Patient-centric care: beyond the buzzwords

4 minute read


Our healthcare system is brilliant at absorbing new ideas, and then doing nothing much with them. Is patient-centric care just another example of this?


Do you offer patient-centric care? Or did that phrase just make you roll your eyes?

A panel at the Wild Health Summit (part of The Medical Republic) in Sydney late last month debated the promise and the reality of patient-centric care. Moderated by Tim Blake of Semantic Consulting, the discussion identified the limitations as well as benefits of this way of thinking.

Professor Erwin Loh, group chief medical officer at St Vincent’s Health, compared putting the patient at the centre of things to one of the great paradigm shifts of all time, from the geocentric model to the heliocentric.

“We need to move away from the traditional model where we’re treating diseases – ‘this person is a diabetic’ – to caring for a patient and reminding people they’re not widgets on a factory line.

“It’s easy for clinicians to say we’re fighting a battle to kill the disease, so there may be casualties – i.e. the patient may suffer. We need to move beyond that.”

Healthshare’s Rami Weiss said patients were taking a more active interest in their own healthcare, and said the tendency of patients to self-diagnose with the help of Dr Google was not a bad thing – that in fact it made for a better-quality consultation.

Bettina McMahon, chief operating officer of strategy and delivery at the Australian Digital Health Agency, said the realtime prescription monitoring system SafeScript was an example of healthcare that was important but which patients wouldn’t have asked for.
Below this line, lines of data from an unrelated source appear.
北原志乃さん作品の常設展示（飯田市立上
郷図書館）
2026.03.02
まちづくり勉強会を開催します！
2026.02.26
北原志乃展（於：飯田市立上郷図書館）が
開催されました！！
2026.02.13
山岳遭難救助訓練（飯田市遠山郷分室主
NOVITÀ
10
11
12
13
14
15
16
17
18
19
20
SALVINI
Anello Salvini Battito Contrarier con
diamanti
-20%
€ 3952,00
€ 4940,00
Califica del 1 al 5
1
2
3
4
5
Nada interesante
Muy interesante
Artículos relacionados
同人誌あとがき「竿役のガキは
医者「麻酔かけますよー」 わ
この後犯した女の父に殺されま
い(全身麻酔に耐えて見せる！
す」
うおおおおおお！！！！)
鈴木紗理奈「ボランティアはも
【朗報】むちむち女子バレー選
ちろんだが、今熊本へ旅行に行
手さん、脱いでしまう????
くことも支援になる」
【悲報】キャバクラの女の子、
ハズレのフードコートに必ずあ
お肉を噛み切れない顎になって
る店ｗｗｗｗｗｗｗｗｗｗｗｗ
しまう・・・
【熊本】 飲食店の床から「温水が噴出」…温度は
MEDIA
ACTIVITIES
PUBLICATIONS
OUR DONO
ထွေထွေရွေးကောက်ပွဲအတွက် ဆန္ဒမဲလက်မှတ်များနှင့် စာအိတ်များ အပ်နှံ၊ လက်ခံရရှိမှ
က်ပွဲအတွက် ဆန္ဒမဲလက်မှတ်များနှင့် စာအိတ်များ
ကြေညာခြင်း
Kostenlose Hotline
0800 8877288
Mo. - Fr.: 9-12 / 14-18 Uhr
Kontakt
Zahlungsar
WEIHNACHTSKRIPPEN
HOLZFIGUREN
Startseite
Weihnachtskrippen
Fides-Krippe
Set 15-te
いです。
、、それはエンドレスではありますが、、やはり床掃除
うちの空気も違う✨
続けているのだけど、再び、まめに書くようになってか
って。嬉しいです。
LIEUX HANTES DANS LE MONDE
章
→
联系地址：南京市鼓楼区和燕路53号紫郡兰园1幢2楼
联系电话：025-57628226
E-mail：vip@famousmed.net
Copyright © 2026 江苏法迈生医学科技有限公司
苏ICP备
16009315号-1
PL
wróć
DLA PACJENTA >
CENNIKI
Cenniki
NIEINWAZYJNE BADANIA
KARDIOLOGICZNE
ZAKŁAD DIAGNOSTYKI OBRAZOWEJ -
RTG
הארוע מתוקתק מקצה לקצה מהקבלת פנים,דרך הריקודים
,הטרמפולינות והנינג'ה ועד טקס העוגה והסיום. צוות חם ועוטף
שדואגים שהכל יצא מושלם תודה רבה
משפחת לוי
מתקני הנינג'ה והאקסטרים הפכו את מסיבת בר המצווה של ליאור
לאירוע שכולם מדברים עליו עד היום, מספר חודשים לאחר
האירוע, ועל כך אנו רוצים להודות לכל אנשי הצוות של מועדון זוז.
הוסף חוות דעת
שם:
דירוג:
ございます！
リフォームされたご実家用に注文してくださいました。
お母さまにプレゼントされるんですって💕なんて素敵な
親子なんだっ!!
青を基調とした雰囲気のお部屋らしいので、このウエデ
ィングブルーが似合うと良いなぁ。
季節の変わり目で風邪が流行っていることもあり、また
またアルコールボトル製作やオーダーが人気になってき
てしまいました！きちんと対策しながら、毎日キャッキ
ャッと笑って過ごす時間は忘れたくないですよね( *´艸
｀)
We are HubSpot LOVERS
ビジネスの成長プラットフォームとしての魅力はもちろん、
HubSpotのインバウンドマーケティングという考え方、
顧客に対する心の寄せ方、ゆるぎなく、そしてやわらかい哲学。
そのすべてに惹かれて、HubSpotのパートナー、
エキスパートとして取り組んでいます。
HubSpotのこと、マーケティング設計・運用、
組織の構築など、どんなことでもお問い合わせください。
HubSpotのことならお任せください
Healthily’s Dr George Margelis, an adjunct associate professor at the University of Western Sydney, said doctor burnout and exhaustion meant that the system needed to be kinder to doctors, not just patients.

Telstra Health managing director Mary Foley said the term patient-centric was overused, and said sometimes health needed to be focused on populations and data, not individuals.

“We also need standardisation, you want right care protocols at the right time,” she said. “This is the intervention for this group that has the most benefit, weighing risk and harm – that is also part of medicine. I personally don’t find the mantra of patient-centricity necessarily a helpful way to think about these questions.”

But it was Matiu Bush, senior strategist in business innovation at Bolton Clarke and deputy director of the Health Transformation Lab at RMIT University, who cut through the cant most effectively.

“There are about 60,000 things that can go wrong with a human body, 6000 drugs and 4000 procedures you can do – patients can’t be across that,” he said. “Healthcare is complex and cannot be simplified.

“You can’t make a dormitory with 50 people in it human-centric – it’s always going to be a shitful experience and no amount of AI or soft furnishings can change that.”

Mr Bush recommended all practitioners follow their patients on social media, since many documented their medical journeys very frankly, providing clues how to improve the experience.

He also advocated sacking mean and grumpy staff, despite the “truckload of grief” that had earned him in a previous role.

“Start at the front door: start with the cleaners and the admin staff, and if you improve them you’re well on the way to improving your entire culture,” he told The Medical Republic after the debate.

“They’re the face of the organisation. I made a point of recruiting from the airline industry to the front desk, and anyone who wasn’t up to a set of services standards was actively performance-managed out. An admin person shouldn’t make you cry because you’ve come to the wrong clinic for your appointment, but that happens daily.”

He said patient-centricity was a buzzword that had been around a long time.

“We’re fatigued,” he said. “It’s been around for years, and there are new ones such as transformation and disruption and innovation, and what healthcare is brilliant at is absorbing them and doing nothing with them.

“We need to look at how people experience our health services from the five senses: what do they see, hear, taste, touch and smell? That starts with interior design, acoustic barriers, playing music so you don’t hear the person in the consult room next to you, providing tea and coffee, nice spaces to sit in, greenery etc.

“We just jump to technology, which is a mistake. You can have a great app, but if you’re sitting in a shitty waiting room that makes you feel even worse, we’ve failed.”